La Cgil di Mantova denuncia: «Smart working? Una gabbia per donne»

Le donne della Cgil in piazza Marconi in uno scatto di qualche anno fa

Il monito di delegate, pensionate, funzionarie e segretarie: «Ora la crisi economica minaccia di peggiorare le disparità di genere, ma noi non rinunceremo alla nostra autodeterminazione»

MANTOVA. Da privilegio a gabbia: così lo smart working ha messo presto le sbarre al sollievo delle lavoratrici. A farsi interprete di questo disagio di genere è il Gruppo Donne della Cgil di Mantova. Delegate, pensionate, funzionarie, segretarie, scippate durante il confinamento «di quella caratteristica del nostro lavoro che ci appassiona tanto: stare in mezzo alla gente». A compensare la socialità mutilata, l’idea di privilegio associata allo smart working, soprattutto rispetto a chi durante il lockdown ha continuato a faticare “in presenza”, «senza protezioni e garanzie di tutela della propria salute».

Ma il meccanismo di compensazione s’è inceppato presto: «Da un giorno all’altro ci siamo ritrovate a doverci ritagliare un angolo, all’interno delle nostre case, che ci permettesse di lavorare al computer o di rispondere a telefonate, mail, videochiamate – raccontano le donne della Cgil – contemporaneamente ci chiedevano ascolto i figli, alle prese con la didattica a distanza, i mariti, disorientati o superimpegnati come noi, gli anziani genitori, spaventati o da accudire. Tutto questo mentre dentro di noi aumentava la paura del contagio». E addio sollievo, evaporato in una fitta di solitudine e inadeguatezza. Ossidato nell’ansia di voler fare quadrare ogni cosa.
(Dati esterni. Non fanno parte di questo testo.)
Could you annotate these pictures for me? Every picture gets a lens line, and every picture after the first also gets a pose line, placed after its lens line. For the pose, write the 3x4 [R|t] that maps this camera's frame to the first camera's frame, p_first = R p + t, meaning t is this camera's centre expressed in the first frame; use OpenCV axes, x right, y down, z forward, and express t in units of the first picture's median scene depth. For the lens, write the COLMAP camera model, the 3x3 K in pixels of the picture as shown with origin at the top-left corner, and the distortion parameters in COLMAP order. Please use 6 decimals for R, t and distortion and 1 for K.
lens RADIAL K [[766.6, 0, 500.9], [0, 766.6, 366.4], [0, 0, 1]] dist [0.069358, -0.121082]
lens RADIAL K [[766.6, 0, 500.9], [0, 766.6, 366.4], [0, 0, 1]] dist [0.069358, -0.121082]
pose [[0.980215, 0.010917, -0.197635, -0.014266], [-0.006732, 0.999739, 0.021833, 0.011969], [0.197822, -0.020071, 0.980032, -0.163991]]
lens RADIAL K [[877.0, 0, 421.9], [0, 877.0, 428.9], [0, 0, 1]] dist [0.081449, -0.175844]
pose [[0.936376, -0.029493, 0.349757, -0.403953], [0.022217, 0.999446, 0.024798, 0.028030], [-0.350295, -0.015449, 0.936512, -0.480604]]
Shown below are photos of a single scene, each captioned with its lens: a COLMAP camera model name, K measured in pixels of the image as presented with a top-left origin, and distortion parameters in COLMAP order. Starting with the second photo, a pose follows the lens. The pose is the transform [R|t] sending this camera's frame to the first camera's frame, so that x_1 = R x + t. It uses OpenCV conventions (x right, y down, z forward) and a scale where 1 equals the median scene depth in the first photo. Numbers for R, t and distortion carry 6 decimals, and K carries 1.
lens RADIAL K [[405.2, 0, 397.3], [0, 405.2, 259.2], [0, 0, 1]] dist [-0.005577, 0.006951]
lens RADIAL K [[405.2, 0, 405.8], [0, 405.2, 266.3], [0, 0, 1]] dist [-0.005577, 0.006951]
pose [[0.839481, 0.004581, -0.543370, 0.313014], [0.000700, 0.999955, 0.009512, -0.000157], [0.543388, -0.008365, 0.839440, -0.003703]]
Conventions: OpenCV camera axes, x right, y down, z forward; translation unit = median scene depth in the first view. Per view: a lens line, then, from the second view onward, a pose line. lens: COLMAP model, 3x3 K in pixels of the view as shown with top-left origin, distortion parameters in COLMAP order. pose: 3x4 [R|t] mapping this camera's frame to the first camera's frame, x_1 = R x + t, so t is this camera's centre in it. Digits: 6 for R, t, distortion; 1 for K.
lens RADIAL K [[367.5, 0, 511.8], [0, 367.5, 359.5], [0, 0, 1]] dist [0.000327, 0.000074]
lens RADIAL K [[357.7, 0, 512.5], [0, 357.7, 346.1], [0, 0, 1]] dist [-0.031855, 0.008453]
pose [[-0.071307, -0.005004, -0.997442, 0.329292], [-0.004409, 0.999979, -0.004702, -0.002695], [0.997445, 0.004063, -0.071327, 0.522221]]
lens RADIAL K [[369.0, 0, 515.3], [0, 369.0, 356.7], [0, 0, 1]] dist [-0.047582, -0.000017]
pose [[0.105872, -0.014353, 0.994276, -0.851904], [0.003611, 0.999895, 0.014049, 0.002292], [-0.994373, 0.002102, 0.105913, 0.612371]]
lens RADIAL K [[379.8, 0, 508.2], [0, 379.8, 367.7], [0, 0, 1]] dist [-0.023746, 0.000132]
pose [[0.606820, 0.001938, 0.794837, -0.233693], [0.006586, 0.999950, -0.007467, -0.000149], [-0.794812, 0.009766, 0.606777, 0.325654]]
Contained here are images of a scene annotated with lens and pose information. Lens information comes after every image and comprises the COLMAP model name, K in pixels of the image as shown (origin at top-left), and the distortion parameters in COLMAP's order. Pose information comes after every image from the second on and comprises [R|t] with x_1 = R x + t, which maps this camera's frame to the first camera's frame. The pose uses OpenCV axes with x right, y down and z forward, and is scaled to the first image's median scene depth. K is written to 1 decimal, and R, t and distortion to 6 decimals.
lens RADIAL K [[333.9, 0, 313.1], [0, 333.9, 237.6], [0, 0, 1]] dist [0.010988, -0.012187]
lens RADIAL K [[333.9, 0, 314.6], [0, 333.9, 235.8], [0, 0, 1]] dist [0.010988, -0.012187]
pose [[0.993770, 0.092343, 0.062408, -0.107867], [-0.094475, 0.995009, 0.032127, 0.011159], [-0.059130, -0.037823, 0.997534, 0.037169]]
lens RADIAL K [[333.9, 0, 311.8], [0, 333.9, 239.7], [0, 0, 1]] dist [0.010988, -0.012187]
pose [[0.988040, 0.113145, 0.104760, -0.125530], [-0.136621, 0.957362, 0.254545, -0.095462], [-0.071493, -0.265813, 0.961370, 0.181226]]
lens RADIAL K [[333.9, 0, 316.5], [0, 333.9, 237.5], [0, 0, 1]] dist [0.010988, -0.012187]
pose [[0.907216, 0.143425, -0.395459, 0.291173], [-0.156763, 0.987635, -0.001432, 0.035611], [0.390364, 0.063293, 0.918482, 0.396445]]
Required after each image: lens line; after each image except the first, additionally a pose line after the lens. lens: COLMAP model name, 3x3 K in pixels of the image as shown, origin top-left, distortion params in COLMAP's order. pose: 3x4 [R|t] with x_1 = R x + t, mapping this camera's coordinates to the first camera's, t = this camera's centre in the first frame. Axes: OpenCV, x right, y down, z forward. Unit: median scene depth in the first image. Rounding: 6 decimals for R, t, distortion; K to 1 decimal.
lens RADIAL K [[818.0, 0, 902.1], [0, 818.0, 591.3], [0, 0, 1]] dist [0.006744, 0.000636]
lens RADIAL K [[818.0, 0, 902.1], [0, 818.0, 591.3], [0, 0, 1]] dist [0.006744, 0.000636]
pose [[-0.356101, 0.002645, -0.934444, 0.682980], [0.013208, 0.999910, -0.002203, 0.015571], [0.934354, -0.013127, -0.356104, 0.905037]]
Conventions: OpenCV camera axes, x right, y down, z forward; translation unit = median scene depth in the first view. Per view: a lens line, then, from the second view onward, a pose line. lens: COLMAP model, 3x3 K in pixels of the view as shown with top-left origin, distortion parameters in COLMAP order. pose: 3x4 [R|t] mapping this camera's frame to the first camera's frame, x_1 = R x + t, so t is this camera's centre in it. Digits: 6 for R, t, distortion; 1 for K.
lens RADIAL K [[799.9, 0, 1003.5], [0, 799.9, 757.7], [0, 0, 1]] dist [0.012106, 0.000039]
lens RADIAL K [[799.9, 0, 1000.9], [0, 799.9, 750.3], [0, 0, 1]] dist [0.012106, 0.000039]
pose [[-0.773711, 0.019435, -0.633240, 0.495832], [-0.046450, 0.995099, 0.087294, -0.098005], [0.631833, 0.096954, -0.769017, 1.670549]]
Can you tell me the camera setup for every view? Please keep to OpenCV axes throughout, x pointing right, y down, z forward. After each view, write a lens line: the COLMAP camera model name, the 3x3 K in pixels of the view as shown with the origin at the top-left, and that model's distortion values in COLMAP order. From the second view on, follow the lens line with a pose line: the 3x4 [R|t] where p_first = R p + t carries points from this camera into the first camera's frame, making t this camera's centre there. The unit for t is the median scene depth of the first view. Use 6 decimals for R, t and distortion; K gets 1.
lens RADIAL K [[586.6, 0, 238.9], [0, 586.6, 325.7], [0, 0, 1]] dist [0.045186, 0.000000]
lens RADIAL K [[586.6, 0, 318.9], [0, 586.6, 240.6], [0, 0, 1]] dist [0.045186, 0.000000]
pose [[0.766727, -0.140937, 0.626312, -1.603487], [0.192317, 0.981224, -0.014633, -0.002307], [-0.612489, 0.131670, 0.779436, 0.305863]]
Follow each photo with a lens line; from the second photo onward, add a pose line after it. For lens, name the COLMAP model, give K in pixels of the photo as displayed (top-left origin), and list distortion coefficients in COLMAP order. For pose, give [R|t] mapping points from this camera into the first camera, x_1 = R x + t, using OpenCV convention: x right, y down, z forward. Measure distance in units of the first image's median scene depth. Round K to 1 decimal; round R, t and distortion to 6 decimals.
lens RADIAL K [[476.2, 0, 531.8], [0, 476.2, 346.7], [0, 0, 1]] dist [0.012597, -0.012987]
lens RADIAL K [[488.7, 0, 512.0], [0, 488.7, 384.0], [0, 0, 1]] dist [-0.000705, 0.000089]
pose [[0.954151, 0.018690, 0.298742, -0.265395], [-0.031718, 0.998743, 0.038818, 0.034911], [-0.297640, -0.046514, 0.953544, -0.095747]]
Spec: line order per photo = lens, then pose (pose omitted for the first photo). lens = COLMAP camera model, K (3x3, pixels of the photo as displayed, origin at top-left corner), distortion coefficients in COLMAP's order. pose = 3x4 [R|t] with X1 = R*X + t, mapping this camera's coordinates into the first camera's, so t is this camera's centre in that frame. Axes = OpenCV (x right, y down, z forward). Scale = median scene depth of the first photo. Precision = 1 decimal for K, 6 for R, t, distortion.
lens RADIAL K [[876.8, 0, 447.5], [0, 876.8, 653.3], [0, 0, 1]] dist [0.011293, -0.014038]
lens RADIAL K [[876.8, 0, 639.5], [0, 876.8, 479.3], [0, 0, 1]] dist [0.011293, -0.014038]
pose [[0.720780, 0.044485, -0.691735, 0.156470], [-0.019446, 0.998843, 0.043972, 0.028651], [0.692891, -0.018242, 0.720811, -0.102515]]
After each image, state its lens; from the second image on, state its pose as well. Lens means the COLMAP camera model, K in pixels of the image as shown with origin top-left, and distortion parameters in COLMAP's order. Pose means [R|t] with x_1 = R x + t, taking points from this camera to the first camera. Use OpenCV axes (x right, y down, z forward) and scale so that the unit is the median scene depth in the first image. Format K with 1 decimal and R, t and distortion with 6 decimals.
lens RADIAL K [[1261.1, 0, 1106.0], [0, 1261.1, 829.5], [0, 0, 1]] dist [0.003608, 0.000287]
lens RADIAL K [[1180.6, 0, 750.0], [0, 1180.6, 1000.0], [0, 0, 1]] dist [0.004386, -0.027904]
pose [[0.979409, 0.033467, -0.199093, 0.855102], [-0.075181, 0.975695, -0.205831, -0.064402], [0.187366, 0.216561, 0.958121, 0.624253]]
La morale è che «lo smart working può sicuramente essere un’opportunità, ma solo se regolato contrattualmente: per molte donne, nella situazione selvaggia e improvvisa creata dall’emergenza, è stata un’esperienza autentica di regressione culturale, perché appesantita dal carico eccezionale, non equamente condiviso, della gestione familiare». E così, oltre che lavoratrici da remoto, senza orari né riposo settimanale, «tante donne sono diventate pure cuoche, colf, insegnanti, badanti». Non è andata meglio alle lavoratrici della sanità o impiegate nei servizi essenziali, quelle che hanno continuato a uscire di casa, schiacciate dalla paura del contagio e dal terrore di portare il virus nel perimetro della famiglia. E ora che si è tornati a respirare un clima di normalità, anche se altra e compressa, a guastare l’umore è lo spettro della disoccupazione.

Per non dire dell’affanno delle mamme lavoratrici, sfinite dalla chiusure degli asili nido e delle scuole, «per i compromessi con partner e datori di lavoro, tra richieste di congedi e part-time, alle prese con decreti poco chiari e aziende sempre esigenti». Perché – denunciano le donne della Cgil – «alla fine, siamo sempre noi a dover rinunciare a qualcosa, alla libertà e alla carriera: secondo l’Istat il 38% delle madri ha dovuto modificare aspetti della propria professione per conciliare il lavoro con la famiglia, tre volte tanto rispetto agli uomini». Di segno diverso, ma altrettanto feroce, l’inquietudine delle collaboratrici pensionate della Cgil, costrette all’inattività e «svuotate anche di uno dei ruoli per loro più gratificanti, quello della nonna».

Ora e per tutte il pericolo da scongiurare è che la crisi economica peggiori le disparità di genere: «In nome della famiglia, e a causa della carenza dei servizi, si sta ancora diffondendo quell’antica dinamica, inaccettabile, per cui ci si aspetta che sia soprattutto la donna a farsi carico» rinunciando alla vita sociale e alla crescita professionale. “Scelta” ovvia per l’opinione pubblica, quanto è limpido il monito del Gruppo Donne della Cgil: «Non intendiamo rinunciare alla nostra autodeterminazione per diventare più povere, più dipendenti, più sole».